_What this task involves:_
The entries that follow must be written out exactly, without any of the pictures they contain.

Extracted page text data
####

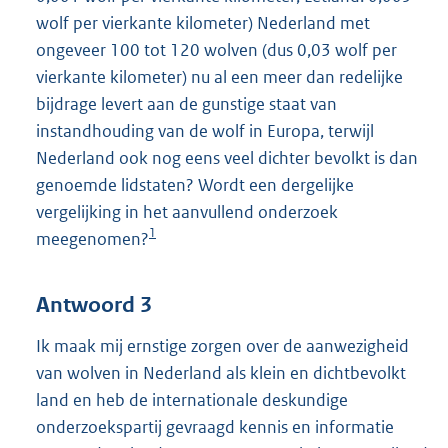
wolf per vierkante kilometer) Nederland met
ongeveer 100 tot 120 wolven (dus 0,03 wolf per
vierkante kilometer) nu al een meer dan redelijke
bijdrage levert aan de gunstige staat van
instandhouding van de wolf in Europa, terwijl
Nederland ook nog eens veel dichter bevolkt is dan
genoemde lidstaten? Wordt een dergelijke
vergelijking in het aanvullend onderzoek
1
meegenomen?
Antwoord 3
Ik maak mij ernstige zorgen over de aanwezigheid
van wolven in Nederland als klein en dichtbevolkt
land en heb de internationale deskundige
onderzoekspartij gevraagd kennis en informatie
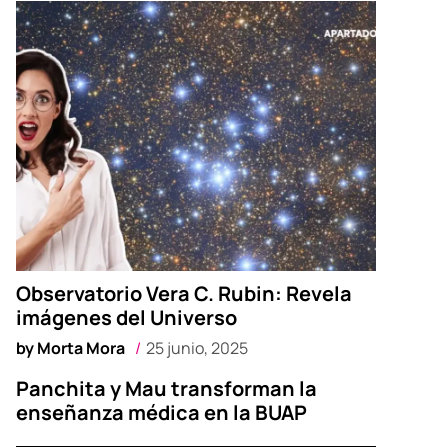
Observatorio Vera C. Rubin: Revela
imágenes del Universo
by
Morta Mora
25 junio, 2025
Panchita y Mau transforman la
enseñanza médica en la BUAP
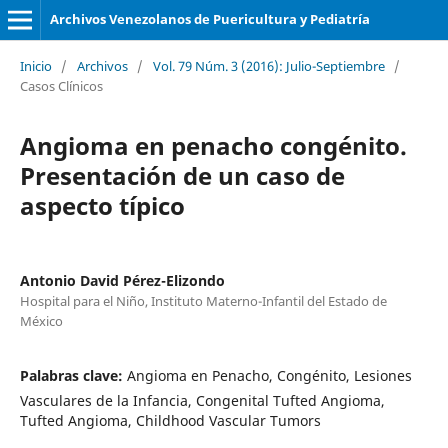
Archivos Venezolanos de Puericultura y Pediatría
Inicio
/
Archivos
/
Vol. 79 Núm. 3 (2016): Julio-Septiembre
/
Casos Clínicos
Angioma en penacho congénito.
Presentación de un caso de
aspecto típico
Antonio David Pérez-Elizondo
Hospital para el Niño, Instituto Materno-Infantil del Estado de
México
Palabras clave:
Angioma en Penacho, Congénito, Lesiones
Vasculares de la Infancia, Congenital Tufted Angioma,
Tufted Angioma, Childhood Vascular Tumors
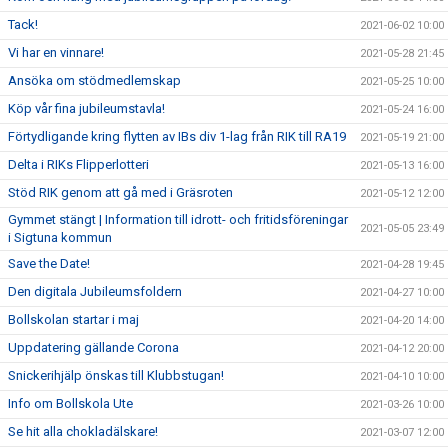
Tack!
2021-06-02 10:00
Vi har en vinnare!
2021-05-28 21:45
Ansöka om stödmedlemskap
2021-05-25 10:00
Köp vår fina jubileumstavla!
2021-05-24 16:00
Förtydligande kring flytten av IBs div 1-lag från RIK till RA19
2021-05-19 21:00
Delta i RIKs Flipperlotteri
2021-05-13 16:00
Stöd RIK genom att gå med i Gräsroten
2021-05-12 12:00
Gymmet stängt | Information till idrott- och fritidsföreningar
2021-05-05 23:49
i Sigtuna kommun
Save the Date!
2021-04-28 19:45
Den digitala Jubileumsfoldern
2021-04-27 10:00
Bollskolan startar i maj
2021-04-20 14:00
Uppdatering gällande Corona
2021-04-12 20:00
Snickerihjälp önskas till Klubbstugan!
2021-04-10 10:00
Info om Bollskola Ute
2021-03-26 10:00
Se hit alla chokladälskare!
2021-03-07 12:00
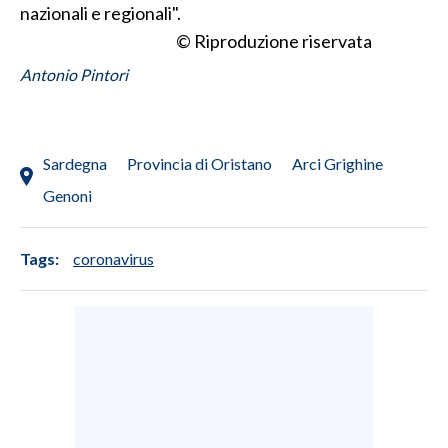
nazionali e regionali".
© Riproduzione riservata
Antonio Pintori
Sardegna
Provincia di Oristano
Arci Grighine
Genoni
Tags:
coronavirus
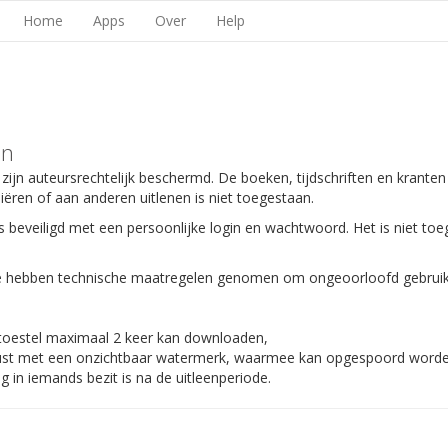
Home
Apps
Over
Help
en
 zijn auteursrechtelijk beschermd. De boeken, tijdschriften en kranten
piëren of aan anderen uitlenen is niet toegestaan.
s beveiligd met een persoonlijke login en wachtwoord. Het is niet toe
 We hebben technische maatregelen genomen om ongeoorloofd gebruik
 toestel maximaal 2 keer kan downloaden,
gerust met een onzichtbaar watermerk, waarmee kan opgespoord worden
 in iemands bezit is na de uitleenperiode.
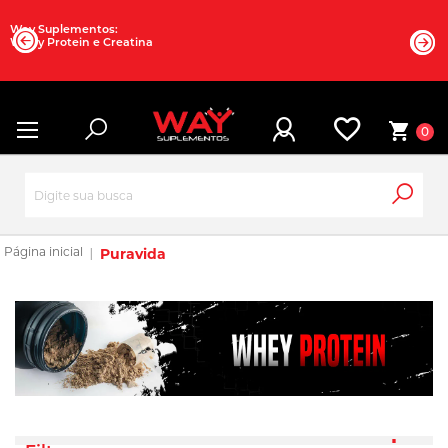
Way Suplementos:
Whey Protein e Creatina
0
Puravida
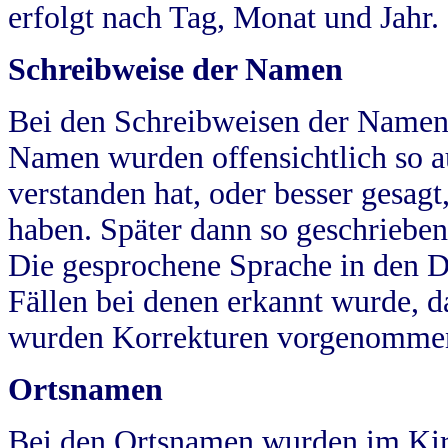
erfolgt nach Tag, Monat und Jahr.
Schreibweise der Namen
Bei den Schreibweisen der Namen
Namen wurden offensichtlich so a
verstanden hat, oder besser gesag
haben. Später dann so geschrieben
Die gesprochene Sprache in den Dö
Fällen bei denen erkannt wurde, da
wurden Korrekturen vorgenomme
Ortsnamen
Bei den Ortsnamen wurden im Kir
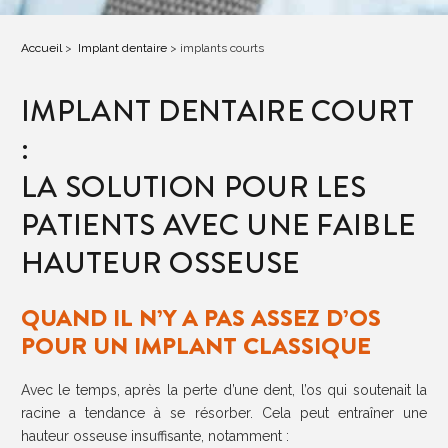
Accueil
>
Implant dentaire
>
implants courts
IMPLANT DENTAIRE COURT
:
LA SOLUTION POUR LES
PATIENTS AVEC UNE FAIBLE
HAUTEUR OSSEUSE
QUAND IL N’Y A PAS ASSEZ D’OS
POUR UN IMPLANT CLASSIQUE
Avec le temps, après la perte d’une dent, l’os qui soutenait la
racine a tendance à se résorber. Cela peut entraîner une
hauteur osseuse insuffisante, notamment :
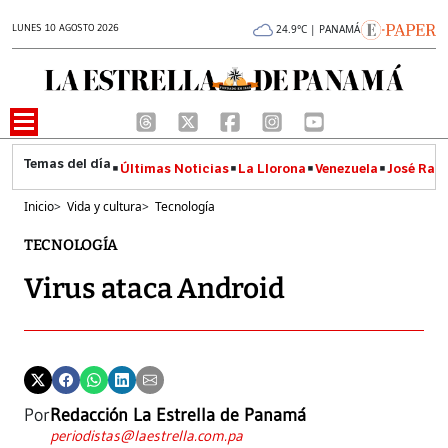
LUNES 10 AGOSTO 2026
24.9°C | PANAMÁ
Últimas Noticias
La Llorona
Venezuela
José Raúl
Inicio
>
Vida y cultura
>
Tecnología
TECNOLOGÍA
Virus ataca Android
Por
Redacción La Estrella de Panamá
periodistas@laestrella.com.pa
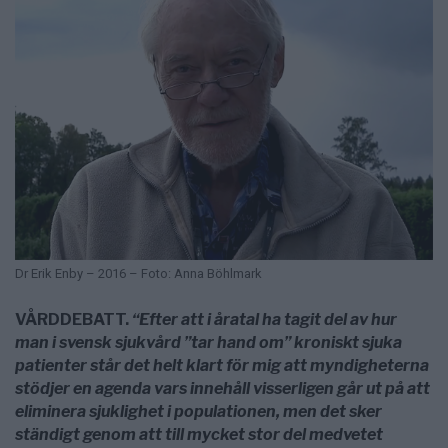
Dr Erik Enby – 2016 – Foto: Anna Böhlmark
VÅRDDEBATT.
“Efter att i åratal ha tagit del av hur
man i svensk sjukvård ”tar hand om” kroniskt sjuka
patienter står det helt klart för mig att myndigheterna
stödjer en agenda vars innehåll visserligen går ut på att
eliminera sjuklighet i populationen, men det sker
ständigt genom att till mycket stor del medvetet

####

_Answer to this task:_
wolf per vierkante kilometer) Nederland met
ongeveer 100 tot 120 wolven (dus 0,03 wolf per
vierkante kilometer) nu al een meer dan redelijke
bijdrage levert aan de gunstige staat van
instandhouding van de wolf in Europa, terwijl
Nederland ook nog eens veel dichter bevolkt is dan
genoemde lidstaten? Wordt een dergelijke
vergelijking in het aanvullend onderzoek
1
meegenomen?
Antwoord 3
Ik maak mij ernstige zorgen over de aanwezigheid
van wolven in Nederland als klein en dichtbevolkt
land en heb de internationale deskundige
onderzoekspartij gevraagd kennis en informatie
Observatorio Vera C. Rubin: Revela
imágenes del Universo
by
Morta Mora
25 junio, 2025
Panchita y Mau transforman la
enseñanza médica en la BUAP
Archivos Venezolanos de Puericultura y Pediatría
Inicio
/
Archivos
/
Vol. 79 Núm. 3 (2016): Julio-Septiembre
/
Casos Clínicos
Angioma en penacho congénito.
Presentación de un caso de
aspecto típico
Antonio David Pérez-Elizondo
Hospital para el Niño, Instituto Materno-Infantil del Estado de
México
Palabras clave:
Angioma en Penacho, Congénito, Lesiones
Vasculares de la Infancia, Congenital Tufted Angioma,
Tufted Angioma, Childhood Vascular Tumors
Tack!
2021-06-02 10:00
Vi har en vinnare!
2021-05-28 21:45
Ansöka om stödmedlemskap
2021-05-25 10:00
Köp vår fina jubileumstavla!
2021-05-24 16:00
Förtydligande kring flytten av IBs div 1-lag från RIK till RA19
2021-05-19 21:00
Delta i RIKs Flipperlotteri
2021-05-13 16:00
Stöd RIK genom att gå med i Gräsroten
2021-05-12 12:00
Gymmet stängt | Information till idrott- och fritidsföreningar
2021-05-05 23:49
i Sigtuna kommun
Save the Date!
2021-04-28 19:45
Den digitala Jubileumsfoldern
2021-04-27 10:00
Bollskolan startar i maj
2021-04-20 14:00
Uppdatering gällande Corona
2021-04-12 20:00
Snickerihjälp önskas till Klubbstugan!
2021-04-10 10:00
Info om Bollskola Ute
2021-03-26 10:00
Se hit alla chokladälskare!
2021-03-07 12:00
nazionali e regionali".
© Riproduzione riservata
Antonio Pintori
Sardegna
Provincia di Oristano
Arci Grighine
Genoni
Tags:
coronavirus
Home
Apps
Over
Help
en
 zijn auteursrechtelijk beschermd. De boeken, tijdschriften en kranten
piëren of aan anderen uitlenen is niet toegestaan.
s beveiligd met een persoonlijke login en wachtwoord. Het is niet toe
 We hebben technische maatregelen genomen om ongeoorloofd gebruik
 toestel maximaal 2 keer kan downloaden,
gerust met een onzichtbaar watermerk, waarmee kan opgespoord worden
 in iemands bezit is na de uitleenperiode.
Way Suplementos:
Whey Protein e Creatina
0
Puravida
erfolgt nach Tag, Monat und Jahr.
Schreibweise der Namen
Bei den Schreibweisen der Namen
Namen wurden offensichtlich so a
verstanden hat, oder besser gesag
haben. Später dann so geschrieben
Die gesprochene Sprache in den Dö
Fällen bei denen erkannt wurde, da
wurden Korrekturen vorgenomme
Ortsnamen
Bei den Ortsnamen wurden im Kir
Accueil
>
Implant dentaire
>
implants courts
IMPLANT DENTAIRE COURT
:
LA SOLUTION POUR LES
PATIENTS AVEC UNE FAIBLE
HAUTEUR OSSEUSE
QUAND IL N’Y A PAS ASSEZ D’OS
POUR UN IMPLANT CLASSIQUE
Avec le temps, après la perte d’une dent, l’os qui soutenait la
racine a tendance à se résorber. Cela peut entraîner une
hauteur osseuse insuffisante, notamment :
LUNES 10 AGOSTO 2026
24.9°C | PANAMÁ
Últimas Noticias
La Llorona
Venezuela
José Raúl
Inicio
>
Vida y cultura
>
Tecnología
TECNOLOGÍA
Virus ataca Android
Por
Redacción La Estrella de Panamá
periodistas@laestrella.com.pa
Dr Erik Enby – 2016 – Foto: Anna Böhlmark
VÅRDDEBATT.
“Efter att i åratal ha tagit del av hur
man i svensk sjukvård ”tar hand om” kroniskt sjuka
patienter står det helt klart för mig att myndigheterna
stödjer en agenda vars innehåll visserligen går ut på att
eliminera sjuklighet i populationen, men det sker
ständigt genom att till mycket stor del medvetet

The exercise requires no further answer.